Task item
Look through the listing underneath for "AZERTY", and copy every line that has it.

Supplied data
=== Section Start ===

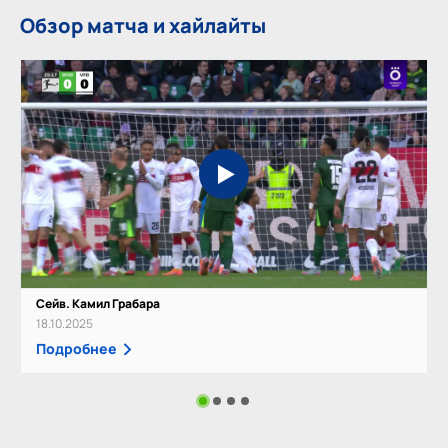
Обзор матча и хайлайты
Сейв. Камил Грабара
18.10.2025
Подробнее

=== Section End ===
=== Section Start ===

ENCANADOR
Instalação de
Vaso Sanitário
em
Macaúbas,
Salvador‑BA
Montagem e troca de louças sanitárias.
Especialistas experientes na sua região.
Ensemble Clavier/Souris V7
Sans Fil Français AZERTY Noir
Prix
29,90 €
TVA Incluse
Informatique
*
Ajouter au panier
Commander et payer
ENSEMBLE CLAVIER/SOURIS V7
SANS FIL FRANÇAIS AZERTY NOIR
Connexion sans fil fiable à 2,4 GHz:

=== Section End ===

Result for this exercise
Sans Fil Français AZERTY Noir
SANS FIL FRANÇAIS AZERTY NOIR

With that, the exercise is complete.